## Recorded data
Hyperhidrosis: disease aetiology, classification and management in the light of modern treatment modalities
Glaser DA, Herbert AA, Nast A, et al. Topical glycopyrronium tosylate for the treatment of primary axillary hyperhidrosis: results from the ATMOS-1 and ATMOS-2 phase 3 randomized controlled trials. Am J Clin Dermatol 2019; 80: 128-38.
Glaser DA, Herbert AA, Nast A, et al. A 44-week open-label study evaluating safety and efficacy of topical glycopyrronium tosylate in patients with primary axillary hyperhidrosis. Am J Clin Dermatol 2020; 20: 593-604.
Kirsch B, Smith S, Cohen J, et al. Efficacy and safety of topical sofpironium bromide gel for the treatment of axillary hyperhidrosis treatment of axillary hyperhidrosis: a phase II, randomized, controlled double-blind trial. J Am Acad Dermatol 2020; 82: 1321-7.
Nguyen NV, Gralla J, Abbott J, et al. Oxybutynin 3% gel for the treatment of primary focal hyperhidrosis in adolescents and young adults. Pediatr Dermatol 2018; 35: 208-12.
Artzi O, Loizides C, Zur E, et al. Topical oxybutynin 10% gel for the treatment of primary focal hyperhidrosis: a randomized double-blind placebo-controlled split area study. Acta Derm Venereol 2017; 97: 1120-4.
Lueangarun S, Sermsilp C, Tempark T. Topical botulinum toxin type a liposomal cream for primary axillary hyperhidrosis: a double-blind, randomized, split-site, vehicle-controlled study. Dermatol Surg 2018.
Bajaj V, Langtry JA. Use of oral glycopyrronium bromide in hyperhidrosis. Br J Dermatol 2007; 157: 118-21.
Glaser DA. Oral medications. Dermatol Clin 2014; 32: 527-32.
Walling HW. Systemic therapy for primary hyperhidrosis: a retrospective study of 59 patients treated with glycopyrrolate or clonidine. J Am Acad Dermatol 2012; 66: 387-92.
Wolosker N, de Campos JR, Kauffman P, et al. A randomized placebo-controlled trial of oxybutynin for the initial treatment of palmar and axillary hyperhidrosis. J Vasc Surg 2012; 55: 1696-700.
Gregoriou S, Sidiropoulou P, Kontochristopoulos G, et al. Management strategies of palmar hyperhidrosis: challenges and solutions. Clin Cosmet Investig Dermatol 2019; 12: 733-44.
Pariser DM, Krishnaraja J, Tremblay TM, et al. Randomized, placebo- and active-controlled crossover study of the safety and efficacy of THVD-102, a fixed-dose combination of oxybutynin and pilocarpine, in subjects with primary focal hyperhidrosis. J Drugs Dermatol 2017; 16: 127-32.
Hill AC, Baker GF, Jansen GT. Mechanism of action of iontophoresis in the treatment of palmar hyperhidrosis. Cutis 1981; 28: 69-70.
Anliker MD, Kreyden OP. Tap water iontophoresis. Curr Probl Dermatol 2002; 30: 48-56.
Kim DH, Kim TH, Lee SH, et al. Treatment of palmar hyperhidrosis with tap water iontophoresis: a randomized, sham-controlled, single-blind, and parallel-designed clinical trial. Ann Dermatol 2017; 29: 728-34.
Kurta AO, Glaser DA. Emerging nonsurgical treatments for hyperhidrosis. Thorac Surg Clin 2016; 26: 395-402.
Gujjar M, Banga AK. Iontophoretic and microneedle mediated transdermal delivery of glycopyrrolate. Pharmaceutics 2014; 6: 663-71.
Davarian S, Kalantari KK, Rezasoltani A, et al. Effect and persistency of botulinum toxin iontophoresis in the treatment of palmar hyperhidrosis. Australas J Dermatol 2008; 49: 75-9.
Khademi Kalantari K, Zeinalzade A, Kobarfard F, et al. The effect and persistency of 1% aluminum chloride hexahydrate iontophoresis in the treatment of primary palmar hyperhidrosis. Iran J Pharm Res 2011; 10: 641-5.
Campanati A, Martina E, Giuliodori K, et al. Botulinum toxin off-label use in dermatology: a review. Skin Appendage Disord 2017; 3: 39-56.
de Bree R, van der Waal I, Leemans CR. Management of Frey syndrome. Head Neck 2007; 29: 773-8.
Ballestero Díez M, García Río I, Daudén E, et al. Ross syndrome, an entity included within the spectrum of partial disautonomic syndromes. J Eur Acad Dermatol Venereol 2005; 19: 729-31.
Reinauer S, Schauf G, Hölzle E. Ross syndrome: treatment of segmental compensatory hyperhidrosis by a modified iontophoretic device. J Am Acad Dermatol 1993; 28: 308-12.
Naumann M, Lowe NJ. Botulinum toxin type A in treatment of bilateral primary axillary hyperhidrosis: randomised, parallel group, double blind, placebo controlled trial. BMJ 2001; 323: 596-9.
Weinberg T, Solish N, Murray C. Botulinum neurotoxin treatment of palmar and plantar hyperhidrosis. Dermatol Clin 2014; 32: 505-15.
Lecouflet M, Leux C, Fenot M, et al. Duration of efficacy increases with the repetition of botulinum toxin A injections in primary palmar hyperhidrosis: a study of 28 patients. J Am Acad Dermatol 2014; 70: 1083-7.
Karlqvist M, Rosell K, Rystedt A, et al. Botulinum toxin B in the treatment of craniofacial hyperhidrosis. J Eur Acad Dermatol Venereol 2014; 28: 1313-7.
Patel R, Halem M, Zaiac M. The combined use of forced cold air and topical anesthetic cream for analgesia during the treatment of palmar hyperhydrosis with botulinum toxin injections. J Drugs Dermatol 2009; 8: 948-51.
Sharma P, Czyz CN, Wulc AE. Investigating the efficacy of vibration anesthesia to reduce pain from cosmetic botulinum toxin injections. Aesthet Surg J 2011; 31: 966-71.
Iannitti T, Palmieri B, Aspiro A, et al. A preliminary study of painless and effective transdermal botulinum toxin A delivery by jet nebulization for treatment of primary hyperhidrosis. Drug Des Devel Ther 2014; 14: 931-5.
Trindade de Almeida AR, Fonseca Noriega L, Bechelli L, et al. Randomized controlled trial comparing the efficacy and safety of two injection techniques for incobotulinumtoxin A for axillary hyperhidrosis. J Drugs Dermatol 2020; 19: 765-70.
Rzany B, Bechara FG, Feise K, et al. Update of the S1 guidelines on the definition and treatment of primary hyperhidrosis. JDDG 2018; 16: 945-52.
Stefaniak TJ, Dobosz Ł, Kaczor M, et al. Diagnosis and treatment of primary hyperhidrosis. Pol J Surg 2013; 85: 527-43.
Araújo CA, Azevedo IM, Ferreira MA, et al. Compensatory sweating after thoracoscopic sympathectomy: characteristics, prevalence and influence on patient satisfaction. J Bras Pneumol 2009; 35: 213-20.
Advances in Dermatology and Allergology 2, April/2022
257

## Work request
Each line of the data has to be written out exactly as it appears.

## Response area
Hyperhidrosis: disease aetiology, classification and management in the light of modern treatment modalities
Glaser DA, Herbert AA, Nast A, et al. Topical glycopyrronium tosylate for the treatment of primary axillary hyperhidrosis: results from the ATMOS-1 and ATMOS-2 phase 3 randomized controlled trials. Am J Clin Dermatol 2019; 80: 128-38.
Glaser DA, Herbert AA, Nast A, et al. A 44-week open-label study evaluating safety and efficacy of topical glycopyrronium tosylate in patients with primary axillary hyperhidrosis. Am J Clin Dermatol 2020; 20: 593-604.
Kirsch B, Smith S, Cohen J, et al. Efficacy and safety of topical sofpironium bromide gel for the treatment of axillary hyperhidrosis treatment of axillary hyperhidrosis: a phase II, randomized, controlled double-blind trial. J Am Acad Dermatol 2020; 82: 1321-7.
Nguyen NV, Gralla J, Abbott J, et al. Oxybutynin 3% gel for the treatment of primary focal hyperhidrosis in adolescents and young adults. Pediatr Dermatol 2018; 35: 208-12.
Artzi O, Loizides C, Zur E, et al. Topical oxybutynin 10% gel for the treatment of primary focal hyperhidrosis: a randomized double-blind placebo-controlled split area study. Acta Derm Venereol 2017; 97: 1120-4.
Lueangarun S, Sermsilp C, Tempark T. Topical botulinum toxin type a liposomal cream for primary axillary hyperhidrosis: a double-blind, randomized, split-site, vehicle-controlled study. Dermatol Surg 2018.
Bajaj V, Langtry JA. Use of oral glycopyrronium bromide in hyperhidrosis. Br J Dermatol 2007; 157: 118-21.
Glaser DA. Oral medications. Dermatol Clin 2014; 32: 527-32.
Walling HW. Systemic therapy for primary hyperhidrosis: a retrospective study of 59 patients treated with glycopyrrolate or clonidine. J Am Acad Dermatol 2012; 66: 387-92.
Wolosker N, de Campos JR, Kauffman P, et al. A randomized placebo-controlled trial of oxybutynin for the initial treatment of palmar and axillary hyperhidrosis. J Vasc Surg 2012; 55: 1696-700.
Gregoriou S, Sidiropoulou P, Kontochristopoulos G, et al. Management strategies of palmar hyperhidrosis: challenges and solutions. Clin Cosmet Investig Dermatol 2019; 12: 733-44.
Pariser DM, Krishnaraja J, Tremblay TM, et al. Randomized, placebo- and active-controlled crossover study of the safety and efficacy of THVD-102, a fixed-dose combination of oxybutynin and pilocarpine, in subjects with primary focal hyperhidrosis. J Drugs Dermatol 2017; 16: 127-32.
Hill AC, Baker GF, Jansen GT. Mechanism of action of iontophoresis in the treatment of palmar hyperhidrosis. Cutis 1981; 28: 69-70.
Anliker MD, Kreyden OP. Tap water iontophoresis. Curr Probl Dermatol 2002; 30: 48-56.
Kim DH, Kim TH, Lee SH, et al. Treatment of palmar hyperhidrosis with tap water iontophoresis: a randomized, sham-controlled, single-blind, and parallel-designed clinical trial. Ann Dermatol 2017; 29: 728-34.
Kurta AO, Glaser DA. Emerging nonsurgical treatments for hyperhidrosis. Thorac Surg Clin 2016; 26: 395-402.
Gujjar M, Banga AK. Iontophoretic and microneedle mediated transdermal delivery of glycopyrrolate. Pharmaceutics 2014; 6: 663-71.
Davarian S, Kalantari KK, Rezasoltani A, et al. Effect and persistency of botulinum toxin iontophoresis in the treatment of palmar hyperhidrosis. Australas J Dermatol 2008; 49: 75-9.
Khademi Kalantari K, Zeinalzade A, Kobarfard F, et al. The effect and persistency of 1% aluminum chloride hexahydrate iontophoresis in the treatment of primary palmar hyperhidrosis. Iran J Pharm Res 2011; 10: 641-5.
Campanati A, Martina E, Giuliodori K, et al. Botulinum toxin off-label use in dermatology: a review. Skin Appendage Disord 2017; 3: 39-56.
de Bree R, van der Waal I, Leemans CR. Management of Frey syndrome. Head Neck 2007; 29: 773-8.
Ballestero Díez M, García Río I, Daudén E, et al. Ross syndrome, an entity included within the spectrum of partial disautonomic syndromes. J Eur Acad Dermatol Venereol 2005; 19: 729-31.
Reinauer S, Schauf G, Hölzle E. Ross syndrome: treatment of segmental compensatory hyperhidrosis by a modified iontophoretic device. J Am Acad Dermatol 1993; 28: 308-12.
Naumann M, Lowe NJ. Botulinum toxin type A in treatment of bilateral primary axillary hyperhidrosis: randomised, parallel group, double blind, placebo controlled trial. BMJ 2001; 323: 596-9.
Weinberg T, Solish N, Murray C. Botulinum neurotoxin treatment of palmar and plantar hyperhidrosis. Dermatol Clin 2014; 32: 505-15.
Lecouflet M, Leux C, Fenot M, et al. Duration of efficacy increases with the repetition of botulinum toxin A injections in primary palmar hyperhidrosis: a study of 28 patients. J Am Acad Dermatol 2014; 70: 1083-7.
Karlqvist M, Rosell K, Rystedt A, et al. Botulinum toxin B in the treatment of craniofacial hyperhidrosis. J Eur Acad Dermatol Venereol 2014; 28: 1313-7.
Patel R, Halem M, Zaiac M. The combined use of forced cold air and topical anesthetic cream for analgesia during the treatment of palmar hyperhydrosis with botulinum toxin injections. J Drugs Dermatol 2009; 8: 948-51.
Sharma P, Czyz CN, Wulc AE. Investigating the efficacy of vibration anesthesia to reduce pain from cosmetic botulinum toxin injections. Aesthet Surg J 2011; 31: 966-71.
Iannitti T, Palmieri B, Aspiro A, et al. A preliminary study of painless and effective transdermal botulinum toxin A delivery by jet nebulization for treatment of primary hyperhidrosis. Drug Des Devel Ther 2014; 14: 931-5.
Trindade de Almeida AR, Fonseca Noriega L, Bechelli L, et al. Randomized controlled trial comparing the efficacy and safety of two injection techniques for incobotulinumtoxin A for axillary hyperhidrosis. J Drugs Dermatol 2020; 19: 765-70.
Rzany B, Bechara FG, Feise K, et al. Update of the S1 guidelines on the definition and treatment of primary hyperhidrosis. JDDG 2018; 16: 945-52.
Stefaniak TJ, Dobosz Ł, Kaczor M, et al. Diagnosis and treatment of primary hyperhidrosis. Pol J Surg 2013; 85: 527-43.
Araújo CA, Azevedo IM, Ferreira MA, et al. Compensatory sweating after thoracoscopic sympathectomy: characteristics, prevalence and influence on patient satisfaction. J Bras Pneumol 2009; 35: 213-20.
Advances in Dermatology and Allergology 2, April/2022
257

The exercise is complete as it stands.